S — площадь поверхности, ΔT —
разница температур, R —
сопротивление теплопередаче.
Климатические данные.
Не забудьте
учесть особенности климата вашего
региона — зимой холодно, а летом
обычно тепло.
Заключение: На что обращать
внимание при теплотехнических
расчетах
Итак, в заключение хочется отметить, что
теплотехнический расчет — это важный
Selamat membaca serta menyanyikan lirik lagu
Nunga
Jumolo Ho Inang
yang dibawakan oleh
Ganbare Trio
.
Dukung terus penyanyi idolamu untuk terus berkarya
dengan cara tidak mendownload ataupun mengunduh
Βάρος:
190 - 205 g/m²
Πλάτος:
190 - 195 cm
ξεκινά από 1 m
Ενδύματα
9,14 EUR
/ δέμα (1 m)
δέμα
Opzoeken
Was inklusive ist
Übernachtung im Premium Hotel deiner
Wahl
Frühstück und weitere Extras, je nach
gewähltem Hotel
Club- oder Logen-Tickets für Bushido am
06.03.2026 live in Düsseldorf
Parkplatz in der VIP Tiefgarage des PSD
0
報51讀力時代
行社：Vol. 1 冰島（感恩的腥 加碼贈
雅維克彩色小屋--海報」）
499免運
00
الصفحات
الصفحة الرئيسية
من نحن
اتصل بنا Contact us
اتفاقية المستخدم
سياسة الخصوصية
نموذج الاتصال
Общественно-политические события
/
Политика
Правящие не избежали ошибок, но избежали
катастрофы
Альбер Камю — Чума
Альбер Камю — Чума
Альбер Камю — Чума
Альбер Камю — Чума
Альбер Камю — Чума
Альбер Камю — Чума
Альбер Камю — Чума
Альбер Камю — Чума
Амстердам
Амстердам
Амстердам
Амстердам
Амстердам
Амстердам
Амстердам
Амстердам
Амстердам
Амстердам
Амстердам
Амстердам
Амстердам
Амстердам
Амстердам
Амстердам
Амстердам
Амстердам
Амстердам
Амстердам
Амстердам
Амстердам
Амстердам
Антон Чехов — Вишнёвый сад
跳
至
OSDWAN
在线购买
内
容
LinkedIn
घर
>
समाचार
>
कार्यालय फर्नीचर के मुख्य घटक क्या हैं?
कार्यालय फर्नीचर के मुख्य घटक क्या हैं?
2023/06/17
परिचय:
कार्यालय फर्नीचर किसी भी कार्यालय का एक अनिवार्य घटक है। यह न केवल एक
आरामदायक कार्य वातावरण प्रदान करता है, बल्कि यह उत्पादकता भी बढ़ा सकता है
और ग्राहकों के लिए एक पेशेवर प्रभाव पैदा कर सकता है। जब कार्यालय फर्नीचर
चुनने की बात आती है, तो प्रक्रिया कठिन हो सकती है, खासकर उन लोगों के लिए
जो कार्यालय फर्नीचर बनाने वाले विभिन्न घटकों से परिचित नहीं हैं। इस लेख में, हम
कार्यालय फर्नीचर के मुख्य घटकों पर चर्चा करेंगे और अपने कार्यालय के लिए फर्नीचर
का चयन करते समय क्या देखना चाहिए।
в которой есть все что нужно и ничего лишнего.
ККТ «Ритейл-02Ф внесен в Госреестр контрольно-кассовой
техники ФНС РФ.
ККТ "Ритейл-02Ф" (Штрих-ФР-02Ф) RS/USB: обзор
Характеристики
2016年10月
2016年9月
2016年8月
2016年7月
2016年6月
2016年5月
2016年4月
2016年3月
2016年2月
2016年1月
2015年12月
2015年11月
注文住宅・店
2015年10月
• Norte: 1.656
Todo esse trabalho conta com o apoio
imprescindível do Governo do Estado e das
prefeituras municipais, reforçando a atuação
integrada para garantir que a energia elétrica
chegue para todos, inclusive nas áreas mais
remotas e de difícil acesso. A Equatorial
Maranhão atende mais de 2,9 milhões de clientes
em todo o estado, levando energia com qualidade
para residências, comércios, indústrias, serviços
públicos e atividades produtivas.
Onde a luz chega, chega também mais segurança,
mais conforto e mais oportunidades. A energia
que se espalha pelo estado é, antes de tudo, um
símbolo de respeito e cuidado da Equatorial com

++++++

What is needed >> Please restate the material above, word for word and in full.

Output of the task >>
S — площадь поверхности, ΔT —
разница температур, R —
сопротивление теплопередаче.
Климатические данные.
Не забудьте
учесть особенности климата вашего
региона — зимой холодно, а летом
обычно тепло.
Заключение: На что обращать
внимание при теплотехнических
расчетах
Итак, в заключение хочется отметить, что
теплотехнический расчет — это важный
Selamat membaca serta menyanyikan lirik lagu
Nunga
Jumolo Ho Inang
yang dibawakan oleh
Ganbare Trio
.
Dukung terus penyanyi idolamu untuk terus berkarya
dengan cara tidak mendownload ataupun mengunduh
Βάρος:
190 - 205 g/m²
Πλάτος:
190 - 195 cm
ξεκινά από 1 m
Ενδύματα
9,14 EUR
/ δέμα (1 m)
δέμα
Opzoeken
Was inklusive ist
Übernachtung im Premium Hotel deiner
Wahl
Frühstück und weitere Extras, je nach
gewähltem Hotel
Club- oder Logen-Tickets für Bushido am
06.03.2026 live in Düsseldorf
Parkplatz in der VIP Tiefgarage des PSD
0
報51讀力時代
行社：Vol. 1 冰島（感恩的腥 加碼贈
雅維克彩色小屋--海報」）
499免運
00
الصفحات
الصفحة الرئيسية
من نحن
اتصل بنا Contact us
اتفاقية المستخدم
سياسة الخصوصية
نموذج الاتصال
Общественно-политические события
/
Политика
Правящие не избежали ошибок, но избежали
катастрофы
Альбер Камю — Чума
Альбер Камю — Чума
Альбер Камю — Чума
Альбер Камю — Чума
Альбер Камю — Чума
Альбер Камю — Чума
Альбер Камю — Чума
Альбер Камю — Чума
Амстердам
Амстердам
Амстердам
Амстердам
Амстердам
Амстердам
Амстердам
Амстердам
Амстердам
Амстердам
Амстердам
Амстердам
Амстердам
Амстердам
Амстердам
Амстердам
Амстердам
Амстердам
Амстердам
Амстердам
Амстердам
Амстердам
Амстердам
Антон Чехов — Вишнёвый сад
跳
至
OSDWAN
在线购买
内
容
LinkedIn
घर
>
समाचार
>
कार्यालय फर्नीचर के मुख्य घटक क्या हैं?
कार्यालय फर्नीचर के मुख्य घटक क्या हैं?
2023/06/17
परिचय:
कार्यालय फर्नीचर किसी भी कार्यालय का एक अनिवार्य घटक है। यह न केवल एक
आरामदायक कार्य वातावरण प्रदान करता है, बल्कि यह उत्पादकता भी बढ़ा सकता है
और ग्राहकों के लिए एक पेशेवर प्रभाव पैदा कर सकता है। जब कार्यालय फर्नीचर
चुनने की बात आती है, तो प्रक्रिया कठिन हो सकती है, खासकर उन लोगों के लिए
जो कार्यालय फर्नीचर बनाने वाले विभिन्न घटकों से परिचित नहीं हैं। इस लेख में, हम
कार्यालय फर्नीचर के मुख्य घटकों पर चर्चा करेंगे और अपने कार्यालय के लिए फर्नीचर
का चयन करते समय क्या देखना चाहिए।
в которой есть все что нужно и ничего лишнего.
ККТ «Ритейл-02Ф внесен в Госреестр контрольно-кассовой
техники ФНС РФ.
ККТ "Ритейл-02Ф" (Штрих-ФР-02Ф) RS/USB: обзор
Характеристики
2016年10月
2016年9月
2016年8月
2016年7月
2016年6月
2016年5月
2016年4月
2016年3月
2016年2月
2016年1月
2015年12月
2015年11月
注文住宅・店
2015年10月
• Norte: 1.656
Todo esse trabalho conta com o apoio
imprescindível do Governo do Estado e das
prefeituras municipais, reforçando a atuação
integrada para garantir que a energia elétrica
chegue para todos, inclusive nas áreas mais
remotas e de difícil acesso. A Equatorial
Maranhão atende mais de 2,9 milhões de clientes
em todo o estado, levando energia com qualidade
para residências, comércios, indústrias, serviços
públicos e atividades produtivas.
Onde a luz chega, chega também mais segurança,
mais conforto e mais oportunidades. A energia
que se espalha pelo estado é, antes de tudo, um
símbolo de respeito e cuidado da Equatorial com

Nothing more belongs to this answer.